▶ **Problem to solve**: The expected output is the complete data, reproduced exactly.

▶ **Entries supplied**:
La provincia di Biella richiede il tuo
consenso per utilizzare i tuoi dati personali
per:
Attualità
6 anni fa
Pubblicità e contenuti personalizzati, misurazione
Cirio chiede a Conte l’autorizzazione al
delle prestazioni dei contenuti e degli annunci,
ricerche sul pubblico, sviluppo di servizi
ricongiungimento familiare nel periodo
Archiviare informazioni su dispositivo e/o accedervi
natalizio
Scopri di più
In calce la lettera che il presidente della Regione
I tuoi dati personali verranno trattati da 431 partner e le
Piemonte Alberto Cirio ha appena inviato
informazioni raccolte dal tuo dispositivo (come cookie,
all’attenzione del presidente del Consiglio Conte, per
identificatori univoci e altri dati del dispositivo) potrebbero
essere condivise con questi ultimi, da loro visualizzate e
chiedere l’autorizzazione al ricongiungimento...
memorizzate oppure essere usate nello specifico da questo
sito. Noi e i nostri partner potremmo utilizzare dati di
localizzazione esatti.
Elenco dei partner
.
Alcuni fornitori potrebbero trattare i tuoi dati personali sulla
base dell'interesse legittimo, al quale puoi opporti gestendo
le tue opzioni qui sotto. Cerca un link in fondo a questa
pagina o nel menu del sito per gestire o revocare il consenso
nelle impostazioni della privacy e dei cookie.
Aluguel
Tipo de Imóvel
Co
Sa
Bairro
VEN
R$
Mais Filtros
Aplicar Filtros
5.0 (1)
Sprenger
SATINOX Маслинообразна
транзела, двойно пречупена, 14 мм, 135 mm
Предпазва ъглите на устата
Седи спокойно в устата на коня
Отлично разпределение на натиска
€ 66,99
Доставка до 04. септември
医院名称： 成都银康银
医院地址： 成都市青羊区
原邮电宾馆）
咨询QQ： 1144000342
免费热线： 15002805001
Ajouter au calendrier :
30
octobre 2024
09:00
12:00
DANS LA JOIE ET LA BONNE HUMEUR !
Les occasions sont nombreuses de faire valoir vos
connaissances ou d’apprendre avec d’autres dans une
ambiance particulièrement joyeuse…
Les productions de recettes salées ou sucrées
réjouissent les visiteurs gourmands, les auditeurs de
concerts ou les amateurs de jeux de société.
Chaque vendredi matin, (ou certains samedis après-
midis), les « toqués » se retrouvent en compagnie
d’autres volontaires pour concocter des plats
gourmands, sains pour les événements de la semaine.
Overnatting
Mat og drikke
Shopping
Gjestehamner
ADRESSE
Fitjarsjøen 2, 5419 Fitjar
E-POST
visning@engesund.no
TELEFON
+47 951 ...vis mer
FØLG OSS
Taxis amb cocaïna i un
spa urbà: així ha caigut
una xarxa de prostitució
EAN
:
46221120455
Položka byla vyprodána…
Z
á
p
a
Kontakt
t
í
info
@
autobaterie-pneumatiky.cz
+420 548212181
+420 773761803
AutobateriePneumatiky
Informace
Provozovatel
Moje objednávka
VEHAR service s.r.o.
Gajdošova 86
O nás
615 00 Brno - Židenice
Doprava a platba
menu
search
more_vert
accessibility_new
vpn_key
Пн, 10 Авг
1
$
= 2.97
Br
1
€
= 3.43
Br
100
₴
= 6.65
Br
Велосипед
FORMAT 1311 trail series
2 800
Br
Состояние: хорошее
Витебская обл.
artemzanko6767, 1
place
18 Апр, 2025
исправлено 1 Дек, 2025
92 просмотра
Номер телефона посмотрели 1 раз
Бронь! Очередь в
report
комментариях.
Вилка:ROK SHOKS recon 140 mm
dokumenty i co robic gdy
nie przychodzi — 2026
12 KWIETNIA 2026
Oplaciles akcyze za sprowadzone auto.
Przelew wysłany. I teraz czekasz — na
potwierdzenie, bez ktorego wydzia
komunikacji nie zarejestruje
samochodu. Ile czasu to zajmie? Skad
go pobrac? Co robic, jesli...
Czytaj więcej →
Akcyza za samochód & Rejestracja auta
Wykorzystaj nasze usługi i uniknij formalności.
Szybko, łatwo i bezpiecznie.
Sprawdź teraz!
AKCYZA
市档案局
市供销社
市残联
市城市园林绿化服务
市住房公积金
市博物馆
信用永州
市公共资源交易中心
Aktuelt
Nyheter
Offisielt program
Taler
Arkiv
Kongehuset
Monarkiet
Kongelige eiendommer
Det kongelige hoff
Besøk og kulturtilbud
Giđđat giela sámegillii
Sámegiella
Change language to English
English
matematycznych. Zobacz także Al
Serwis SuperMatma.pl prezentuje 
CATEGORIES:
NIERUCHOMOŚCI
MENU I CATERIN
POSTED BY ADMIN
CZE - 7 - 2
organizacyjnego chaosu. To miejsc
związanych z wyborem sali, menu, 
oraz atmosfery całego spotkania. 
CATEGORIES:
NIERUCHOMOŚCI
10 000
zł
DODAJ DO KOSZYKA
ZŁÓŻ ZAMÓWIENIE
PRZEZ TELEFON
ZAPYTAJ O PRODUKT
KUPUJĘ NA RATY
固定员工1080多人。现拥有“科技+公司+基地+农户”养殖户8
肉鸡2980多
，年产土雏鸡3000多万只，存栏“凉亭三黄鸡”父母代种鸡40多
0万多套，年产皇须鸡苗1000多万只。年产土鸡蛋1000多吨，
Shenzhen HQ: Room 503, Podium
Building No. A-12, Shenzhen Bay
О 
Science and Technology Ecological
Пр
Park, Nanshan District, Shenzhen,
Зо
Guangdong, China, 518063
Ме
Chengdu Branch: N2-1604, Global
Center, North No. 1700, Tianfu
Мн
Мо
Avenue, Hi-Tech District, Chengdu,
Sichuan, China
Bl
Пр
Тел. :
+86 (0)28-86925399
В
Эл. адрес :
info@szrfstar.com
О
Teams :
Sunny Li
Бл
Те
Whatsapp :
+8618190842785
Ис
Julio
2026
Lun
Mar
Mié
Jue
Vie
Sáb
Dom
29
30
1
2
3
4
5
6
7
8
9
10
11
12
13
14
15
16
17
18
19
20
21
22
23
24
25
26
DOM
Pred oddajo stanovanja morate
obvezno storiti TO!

▶ **Worked solution**:
La provincia di Biella richiede il tuo
consenso per utilizzare i tuoi dati personali
per:
Attualità
6 anni fa
Pubblicità e contenuti personalizzati, misurazione
Cirio chiede a Conte l’autorizzazione al
delle prestazioni dei contenuti e degli annunci,
ricerche sul pubblico, sviluppo di servizi
ricongiungimento familiare nel periodo
Archiviare informazioni su dispositivo e/o accedervi
natalizio
Scopri di più
In calce la lettera che il presidente della Regione
I tuoi dati personali verranno trattati da 431 partner e le
Piemonte Alberto Cirio ha appena inviato
informazioni raccolte dal tuo dispositivo (come cookie,
all’attenzione del presidente del Consiglio Conte, per
identificatori univoci e altri dati del dispositivo) potrebbero
essere condivise con questi ultimi, da loro visualizzate e
chiedere l’autorizzazione al ricongiungimento...
memorizzate oppure essere usate nello specifico da questo
sito. Noi e i nostri partner potremmo utilizzare dati di
localizzazione esatti.
Elenco dei partner
.
Alcuni fornitori potrebbero trattare i tuoi dati personali sulla
base dell'interesse legittimo, al quale puoi opporti gestendo
le tue opzioni qui sotto. Cerca un link in fondo a questa
pagina o nel menu del sito per gestire o revocare il consenso
nelle impostazioni della privacy e dei cookie.
Aluguel
Tipo de Imóvel
Co
Sa
Bairro
VEN
R$
Mais Filtros
Aplicar Filtros
5.0 (1)
Sprenger
SATINOX Маслинообразна
транзела, двойно пречупена, 14 мм, 135 mm
Предпазва ъглите на устата
Седи спокойно в устата на коня
Отлично разпределение на натиска
€ 66,99
Доставка до 04. септември
医院名称： 成都银康银
医院地址： 成都市青羊区
原邮电宾馆）
咨询QQ： 1144000342
免费热线： 15002805001
Ajouter au calendrier :
30
octobre 2024
09:00
12:00
DANS LA JOIE ET LA BONNE HUMEUR !
Les occasions sont nombreuses de faire valoir vos
connaissances ou d’apprendre avec d’autres dans une
ambiance particulièrement joyeuse…
Les productions de recettes salées ou sucrées
réjouissent les visiteurs gourmands, les auditeurs de
concerts ou les amateurs de jeux de société.
Chaque vendredi matin, (ou certains samedis après-
midis), les « toqués » se retrouvent en compagnie
d’autres volontaires pour concocter des plats
gourmands, sains pour les événements de la semaine.
Overnatting
Mat og drikke
Shopping
Gjestehamner
ADRESSE
Fitjarsjøen 2, 5419 Fitjar
E-POST
visning@engesund.no
TELEFON
+47 951 ...vis mer
FØLG OSS
Taxis amb cocaïna i un
spa urbà: així ha caigut
una xarxa de prostitució
EAN
:
46221120455
Položka byla vyprodána…
Z
á
p
a
Kontakt
t
í
info
@
autobaterie-pneumatiky.cz
+420 548212181
+420 773761803
AutobateriePneumatiky
Informace
Provozovatel
Moje objednávka
VEHAR service s.r.o.
Gajdošova 86
O nás
615 00 Brno - Židenice
Doprava a platba
menu
search
more_vert
accessibility_new
vpn_key
Пн, 10 Авг
1
$
= 2.97
Br
1
€
= 3.43
Br
100
₴
= 6.65
Br
Велосипед
FORMAT 1311 trail series
2 800
Br
Состояние: хорошее
Витебская обл.
artemzanko6767, 1
place
18 Апр, 2025
исправлено 1 Дек, 2025
92 просмотра
Номер телефона посмотрели 1 раз
Бронь! Очередь в
report
комментариях.
Вилка:ROK SHOKS recon 140 mm
dokumenty i co robic gdy
nie przychodzi — 2026
12 KWIETNIA 2026
Oplaciles akcyze za sprowadzone auto.
Przelew wysłany. I teraz czekasz — na
potwierdzenie, bez ktorego wydzia
komunikacji nie zarejestruje
samochodu. Ile czasu to zajmie? Skad
go pobrac? Co robic, jesli...
Czytaj więcej →
Akcyza za samochód & Rejestracja auta
Wykorzystaj nasze usługi i uniknij formalności.
Szybko, łatwo i bezpiecznie.
Sprawdź teraz!
AKCYZA
市档案局
市供销社
市残联
市城市园林绿化服务
市住房公积金
市博物馆
信用永州
市公共资源交易中心
Aktuelt
Nyheter
Offisielt program
Taler
Arkiv
Kongehuset
Monarkiet
Kongelige eiendommer
Det kongelige hoff
Besøk og kulturtilbud
Giđđat giela sámegillii
Sámegiella
Change language to English
English
matematycznych. Zobacz także Al
Serwis SuperMatma.pl prezentuje 
CATEGORIES:
NIERUCHOMOŚCI
MENU I CATERIN
POSTED BY ADMIN
CZE - 7 - 2
organizacyjnego chaosu. To miejsc
związanych z wyborem sali, menu, 
oraz atmosfery całego spotkania. 
CATEGORIES:
NIERUCHOMOŚCI
10 000
zł
DODAJ DO KOSZYKA
ZŁÓŻ ZAMÓWIENIE
PRZEZ TELEFON
ZAPYTAJ O PRODUKT
KUPUJĘ NA RATY
固定员工1080多人。现拥有“科技+公司+基地+农户”养殖户8
肉鸡2980多
，年产土雏鸡3000多万只，存栏“凉亭三黄鸡”父母代种鸡40多
0万多套，年产皇须鸡苗1000多万只。年产土鸡蛋1000多吨，
Shenzhen HQ: Room 503, Podium
Building No. A-12, Shenzhen Bay
О 
Science and Technology Ecological
Пр
Park, Nanshan District, Shenzhen,
Зо
Guangdong, China, 518063
Ме
Chengdu Branch: N2-1604, Global
Center, North No. 1700, Tianfu
Мн
Мо
Avenue, Hi-Tech District, Chengdu,
Sichuan, China
Bl
Пр
Тел. :
+86 (0)28-86925399
В
Эл. адрес :
info@szrfstar.com
О
Teams :
Sunny Li
Бл
Те
Whatsapp :
+8618190842785
Ис
Julio
2026
Lun
Mar
Mié
Jue
Vie
Sáb
Dom
29
30
1
2
3
4
5
6
7
8
9
10
11
12
13
14
15
16
17
18
19
20
21
22
23
24
25
26
DOM
Pred oddajo stanovanja morate
obvezno storiti TO!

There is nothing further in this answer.